Study questions:
A - Answer these questions using the ideal gas problem. Put each answer on its own line with the matching mark.
(i) How much work does the gas do during the process?
(ii) What value is given for the universal gas constant R?
(iii) What final temperature does the solution reach?
B - For each statement below, say whether it agrees with the ideal gas problem. Answer yes or no, and quote the words of the problem that decide it.
(i) The gas absorbs 1500 J of heat.
(ii) The change in internal energy is positive.
(iii) The gas is described as diatomic.

Text passage:
● ● ● ● ●

Five moles of an ideal monatomic gas with an initial temperature of$\mathbf{127}\mathbf{°}\mathit{C}$expand and, in the process, absorb 1500 J of heat and do 2100 J of work. What is the final temperature of the gas?

The given data can be listed below as:

• The heat absorbed during the process is, $Q=1500J$.
• The work done during the process is,$W=2100J$.
• The initial temperature is,$T_1=\left(127°C=273\right)K=400K$ .
• The number of moles is,$n=5mol$ .

The internal energy shows the dependency on the number of moles, the temperature difference of the gas, and the specific heat capacity. It can be measured in Joules.

Since, it is not mentioned if the pressure is constant or not, we can therefore use the first law of thermodynamics. Now as heat is added therefore work done is positive and the change in internal energy$∆U$ of the gas is expressed by:

$∆U=Q-W$

Substituting the given values in the equation, we get:

$$\begin{gathered} ∆U=1500J-2100J \\ =-600J \end{gathered}$$

Therefore, the change in internal energy is -600J .

Now the relationship between the change in internal energy and the change in temperature is given by:

$$\begin{gathered} ∆U=\frac{3}{2}nR∆Y \\ =\frac{3}{2}nR\left(T_2-T_1\right) \\ {T}_2=\frac{2∆U}{3nR}+T_1 \end{gathered}$$

Here, R is the Universal gas constant whose value is$8.314J/mol.K$ .

Now, substituting the values of $n,R,T,∆U$in the above equation and solve for$T_2$ , we get:

$$\begin{gathered} T_2=\frac{2\times \left(-600J\right)}{3\times 5mol\times 8.314J/mol.K}+400K \\ =\left(390.378K-273\right)°C \\ =117.378°C \end{gathered}$$

Therefore, the final temperature is$117.378°C$ .

● ● ● ● ●

Supplied entries:
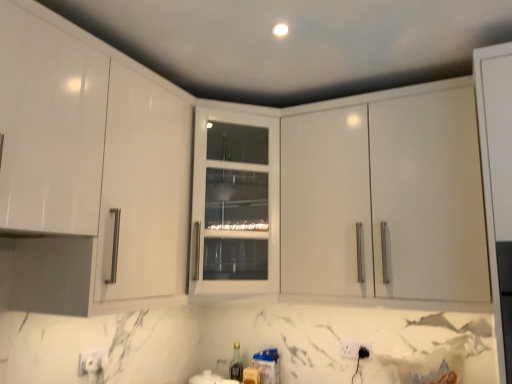
Question: Can you confirm if glossy white cabinet at upper right, marked as the first cabinetry in a right-to-left arrangement, is smaller than white plastic electric outlet at lower center, acting as the 2th electric outlet starting from the back?

Choices:
 (A) yes
 (B) no

Answer: (B)

Question: Is glossy white cabinet at upper right, marked as the first cabinetry in a right-to-left arrangement, looking in the opposite direction of white plastic electric outlet at lower center, arranged as the first electric outlet when viewed from the front?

● ● ● ● ●

Results:
A -
(i) 2100 J
(ii) 8.314 J/mol.K
(iii) 117.378°C

B -
(i) Yes: "absorb 1500 J of heat"
(ii) No: "the change in internal energy is -600J"
(iii) No: "Five moles of an ideal monatomic gas"